Transcribed page contents
· · ·
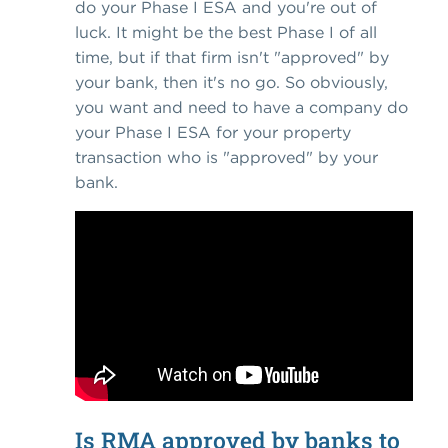
do your Phase I ESA and you're out of
luck. It might be the best Phase I of all
time, but if that firm isn't "approved" by
your bank, then it's no go. So obviously,
you want and need to have a company do
your Phase I ESA for your property
transaction who is "approved" by your
bank.
Is RMA approved by banks to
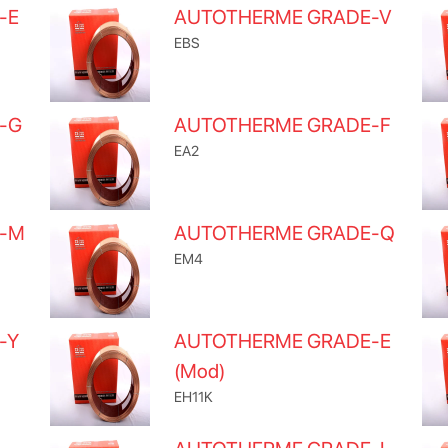
-E
AUTOTHERME GRADE-V
EBS
-G
AUTOTHERME GRADE-F
EA2
E-M
AUTOTHERME GRADE-Q
EM4
-Y
AUTOTHERME GRADE-E
(Mod)
EH11K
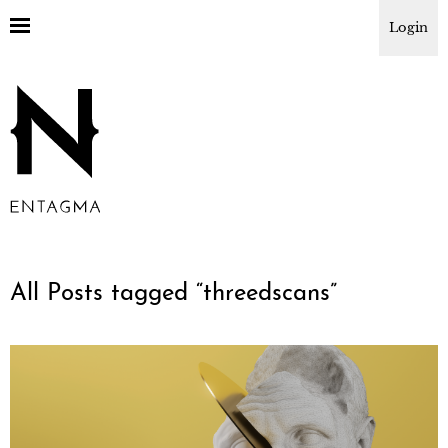
Login
All Posts tagged “
threedscans
”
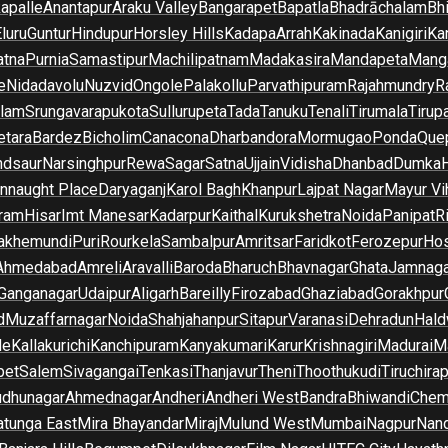
apalle
Anantapur
Araku Valley
Bangarapet
Bapatla
Bhadrāchalam
Bh
luru
Guntur
Hindupur
Horsley Hills
Kadapa
Arrah
Kakinada
Kanigiri
Ka
atna
Purnia
Samastipur
Machilipatnam
Madakasira
Mandapeta
Manga
e
Nidadavolu
Nuzvid
Ongole
Palakollu
Parvathipuram
Rajahmundry
R
ilam
Srungavarapukota
Sullurupeta
Tada
Tanuku
Tenali
Tirumala
Tirupa
tara
Bardez
Bicholim
Canacona
Dharbandora
Mormugao
Ponda
Que
dsaur
Narsinghpur
Rewa
Sagar
Satna
Ujjain
Vidisha
Dhanbad
Dumka
nnaught Place
Daryaganj
Karol Bagh
Khanpur
Lajpat Nagar
Mayur Vi
ram
Hisar
Imt Manesar
Kadarpur
Kaithal
Kurukshetra
Noida
Panipat
Ri
lakhemundi
Puri
Rourkela
Sambalpur
Amritsar
Faridkot
Ferozepur
Hos
Ahmedabad
Amreli
Aravalli
Baroda
Bharuch
Bhavnagar
Ghata
Jamnaga
 Ganganagar
Udaipur
Aligarh
Bareilly
Firozabad
Ghaziabad
Gorakhpur
d
Muzaffarnagar
Noida
Shahjahanpur
Sitapur
Varanasi
Dehradun
Hald
de
Kallakurichi
Kanchipuram
Kanyakumari
Karur
Krishnagiri
Madurai
Ma
pet
Salem
Sivagangai
Tenkasi
Thanjavur
Theni
Thoothukudi
Tiruchirap
udhunagar
Ahmednagar
Andheri
Andheri West
Bandra
Bhiwandi
Chem
tunga East
Mira Bhayandar
Miraj
Mulund West
Mumbai
Nagpur
Nan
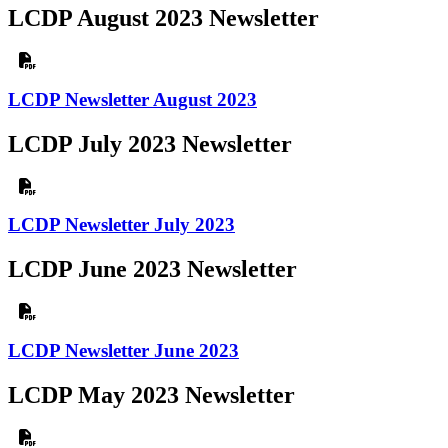
LCDP August 2023 Newsletter
LCDP Newsletter August 2023
LCDP July 2023 Newsletter
LCDP Newsletter July 2023
LCDP June 2023 Newsletter
LCDP Newsletter June 2023
LCDP May 2023 Newsletter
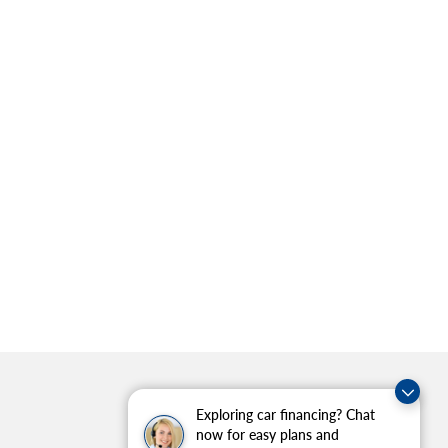
Exploring car financing? Chat
now for easy plans and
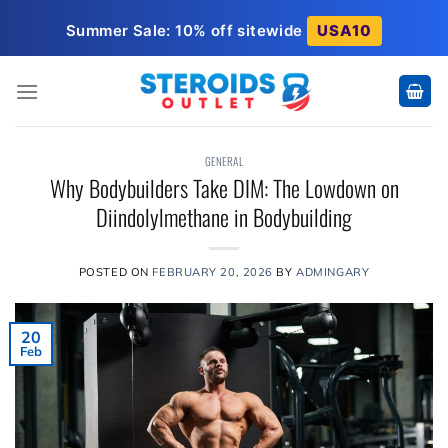
Skip
Summer Sale: 10% off sitewide
USA10
to
content
GENERAL
Why Bodybuilders Take DIM: The Lowdown on
Diindolylmethane in Bodybuilding
POSTED ON
FEBRUARY 20, 2026
BY
ADMINGARY
20
Feb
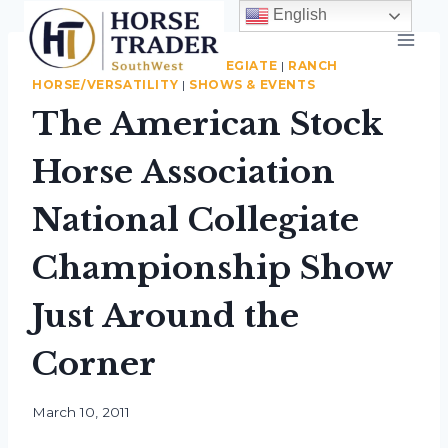
Skip
English
to
content
ASSOCIATION NEWS
|
COLLEGIATE
|
RANCH
HORSE/VERSATILITY
|
SHOWS & EVENTS
The American Stock
Horse Association
National Collegiate
Championship Show
Just Around the
Corner
By
March 10, 2011
Roberta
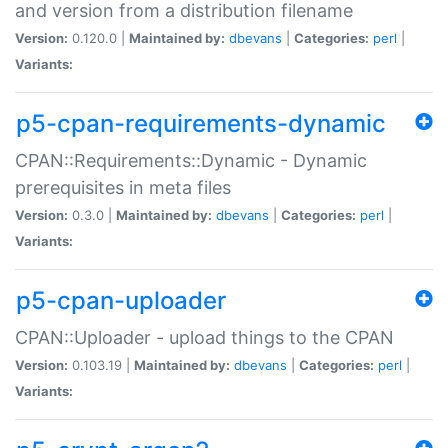
and version from a distribution filename
Version:
0.120.0 |
Maintained by:
dbevans
|
Categories:
perl
|
Variants:
p5-cpan-requirements-dynamic
CPAN::Requirements::Dynamic - Dynamic
prerequisites in meta files
Version:
0.3.0 |
Maintained by:
dbevans
|
Categories:
perl
|
Variants:
p5-cpan-uploader
CPAN::Uploader - upload things to the CPAN
Version:
0.103.19 |
Maintained by:
dbevans
|
Categories:
perl
|
Variants:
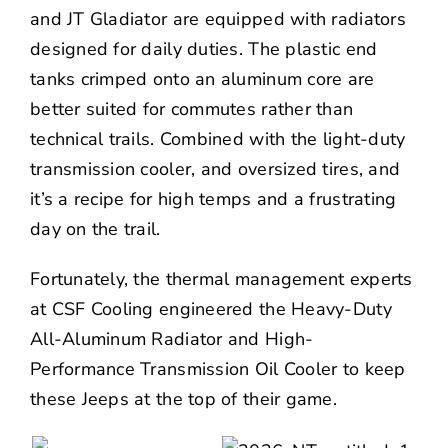
and JT Gladiator are equipped with radiators
designed for daily duties. The plastic end
tanks crimped onto an aluminum core are
better suited for commutes rather than
technical trails. Combined with the light-duty
transmission cooler, and oversized tires, and
it’s a recipe for high temps and a frustrating
day on the trail.
Fortunately, the thermal management experts
at CSF Cooling engineered the Heavy-Duty
All-Aluminum Radiator and High-
Performance Transmission Oil Cooler to keep
these Jeeps at the top of their game.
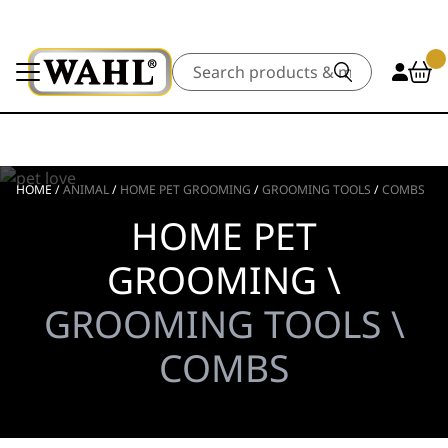
Search
HOME
/
ANIMAL
/
HOME PET GROOMING
/
GROOMING TOOLS
/
COMBS
HOME PET
GROOMING \
GROOMING TOOLS \
COMBS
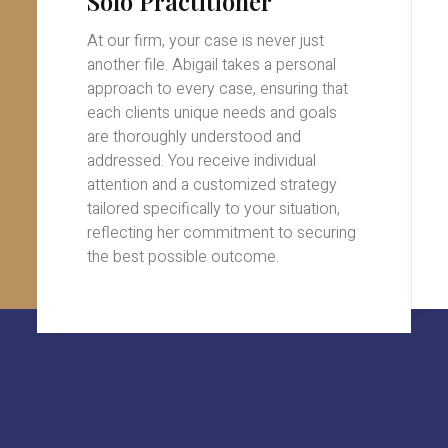
Solo Practitioner
At our firm, your case is never just
another file. Abigail takes a personal
approach to every case, ensuring that
each clients unique needs and goals
are thoroughly understood and
addressed. You receive individual
attention and a customized strategy
tailored specifically to your situation,
reflecting her commitment to securing
the best possible outcome.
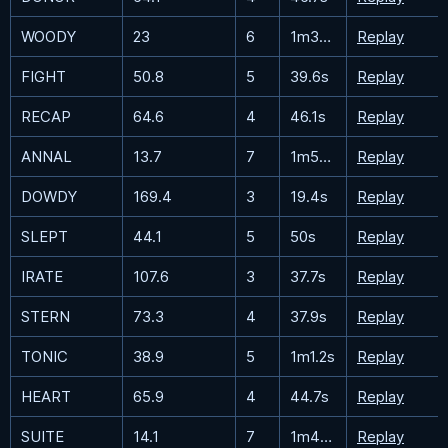
WOODY
23
6
1m30.8s
Replay
FIGHT
50.8
5
39.6s
Replay
RECAP
64.6
4
46.1s
Replay
ANNAL
13.7
7
1m55.4s
Replay
DOWDY
169.4
3
19.4s
Replay
SLEPT
44.1
5
50s
Replay
IRATE
107.6
3
37.7s
Replay
STERN
73.3
4
37.9s
Replay
TONIC
38.9
5
1m1.2s
Replay
HEART
65.9
4
44.7s
Replay
SUITE
14.1
7
1m49.5s
Replay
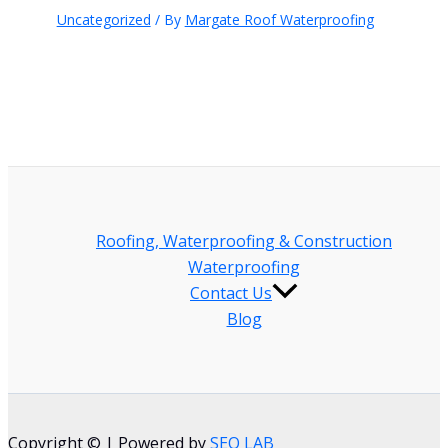
Uncategorized
/ By
Margate Roof Waterproofing
Roofing, Waterproofing & Construction
Waterproofing
Contact Us
Blog
Copyright © | Powered by
SEO LAB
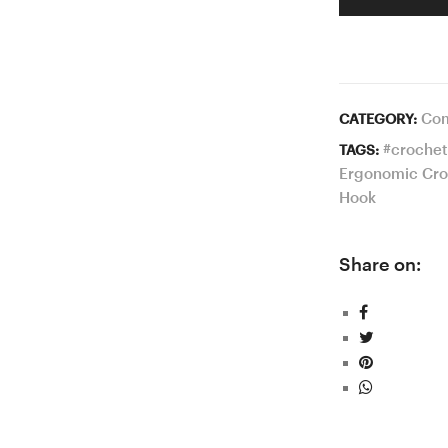
Com
CATEGORY:
#crochet
TAGS:
Ergonomic Cro
Hook
Share on:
· · ·
- EXERCISE: Each entry should be transcribed exactly as given, with pictures omitted.

- ANSWER SPACE:
do your Phase I ESA and you're out of
luck. It might be the best Phase I of all
time, but if that firm isn't "approved" by
your bank, then it's no go. So obviously,
you want and need to have a company do
your Phase I ESA for your property
transaction who is "approved" by your
bank.
Is RMA approved by banks to
-E
AUTOTHERME GRADE-V
EBS
-G
AUTOTHERME GRADE-F
EA2
E-M
AUTOTHERME GRADE-Q
EM4
-Y
AUTOTHERME GRADE-E
(Mod)
EH11K
Login
All Posts tagged “
threedscans
”
apalle
Anantapur
Araku Valley
Bangarapet
Bapatla
Bhadrāchalam
Bh
luru
Guntur
Hindupur
Horsley Hills
Kadapa
Arrah
Kakinada
Kanigiri
Ka
atna
Purnia
Samastipur
Machilipatnam
Madakasira
Mandapeta
Manga
e
Nidadavolu
Nuzvid
Ongole
Palakollu
Parvathipuram
Rajahmundry
R
ilam
Srungavarapukota
Sullurupeta
Tada
Tanuku
Tenali
Tirumala
Tirupa
tara
Bardez
Bicholim
Canacona
Dharbandora
Mormugao
Ponda
Que
dsaur
Narsinghpur
Rewa
Sagar
Satna
Ujjain
Vidisha
Dhanbad
Dumka
nnaught Place
Daryaganj
Karol Bagh
Khanpur
Lajpat Nagar
Mayur Vi
ram
Hisar
Imt Manesar
Kadarpur
Kaithal
Kurukshetra
Noida
Panipat
Ri
lakhemundi
Puri
Rourkela
Sambalpur
Amritsar
Faridkot
Ferozepur
Hos
Ahmedabad
Amreli
Aravalli
Baroda
Bharuch
Bhavnagar
Ghata
Jamnaga
 Ganganagar
Udaipur
Aligarh
Bareilly
Firozabad
Ghaziabad
Gorakhpur
d
Muzaffarnagar
Noida
Shahjahanpur
Sitapur
Varanasi
Dehradun
Hald
de
Kallakurichi
Kanchipuram
Kanyakumari
Karur
Krishnagiri
Madurai
Ma
pet
Salem
Sivagangai
Tenkasi
Thanjavur
Theni
Thoothukudi
Tiruchirap
udhunagar
Ahmednagar
Andheri
Andheri West
Bandra
Bhiwandi
Chem
tunga East
Mira Bhayandar
Miraj
Mulund West
Mumbai
Nagpur
Nan
LCDP August 2023 Newsletter
LCDP Newsletter August 2023
LCDP July 2023 Newsletter
LCDP Newsletter July 2023
LCDP June 2023 Newsletter
LCDP Newsletter June 2023
LCDP May 2023 Newsletter
Exploring car financing? Chat
now for easy plans and
Skip
Summer Sale: 10% off sitewide
USA10
to
content
GENERAL
Why Bodybuilders Take DIM: The Lowdown on
Diindolylmethane in Bodybuilding
POSTED ON
FEBRUARY 20, 2026
BY
ADMINGARY
20
Feb
Skip
English
to
content
ASSOCIATION NEWS
|
COLLEGIATE
|
RANCH
HORSE/VERSATILITY
|
SHOWS & EVENTS
The American Stock
Horse Association
National Collegiate
Championship Show
Just Around the
Corner
By
March 10, 2011
Roberta
and version from a distribution filename
Version:
0.120.0 |
Maintained by:
dbevans
|
Categories:
perl
|
Variants:
p5-cpan-requirements-dynamic
CPAN::Requirements::Dynamic - Dynamic
prerequisites in meta files
Version:
0.3.0 |
Maintained by:
dbevans
|
Categories:
perl
|
Variants:
p5-cpan-uploader
CPAN::Uploader - upload things to the CPAN
Version:
0.103.19 |
Maintained by:
dbevans
|
Categories:
perl
|
Variants:
and JT Gladiator are equipped with radiators
designed for daily duties. The plastic end
tanks crimped onto an aluminum core are
better suited for commutes rather than
technical trails. Combined with the light-duty
transmission cooler, and oversized tires, and
it’s a recipe for high temps and a frustrating
day on the trail.
Fortunately, the thermal management experts
at CSF Cooling engineered the Heavy-Duty
All-Aluminum Radiator and High-
Performance Transmission Oil Cooler to keep
these Jeeps at the top of their game.
Search
HOME
/
ANIMAL
/
HOME PET GROOMING
/
GROOMING TOOLS
/
COMBS
HOME PET
GROOMING \
GROOMING TOOLS \
COMBS
Solo Practitioner
At our firm, your case is never just
another file. Abigail takes a personal
approach to every case, ensuring that
each clients unique needs and goals
are thoroughly understood and
addressed. You receive individual
attention and a customized strategy
tailored specifically to your situation,
reflecting her commitment to securing
the best possible outcome.
WOODY
23
6
1m30.8s
Replay
FIGHT
50.8
5
39.6s
Replay
RECAP
64.6
4
46.1s
Replay
ANNAL
13.7
7
1m55.4s
Replay
DOWDY
169.4
3
19.4s
Replay
SLEPT
44.1
5
50s
Replay
IRATE
107.6
3
37.7s
Replay
STERN
73.3
4
37.9s
Replay
TONIC
38.9
5
1m1.2s
Replay
HEART
65.9
4
44.7s
Replay
SUITE
14.1
7
1m49.5s
Replay
Uncategorized
/ By
Margate Roof Waterproofing
Roofing, Waterproofing & Construction
Waterproofing
Contact Us
Blog
Copyright © | Powered by
SEO LAB
Com
CATEGORY:
#crochet
TAGS:
Ergonomic Cro
Hook
Share on:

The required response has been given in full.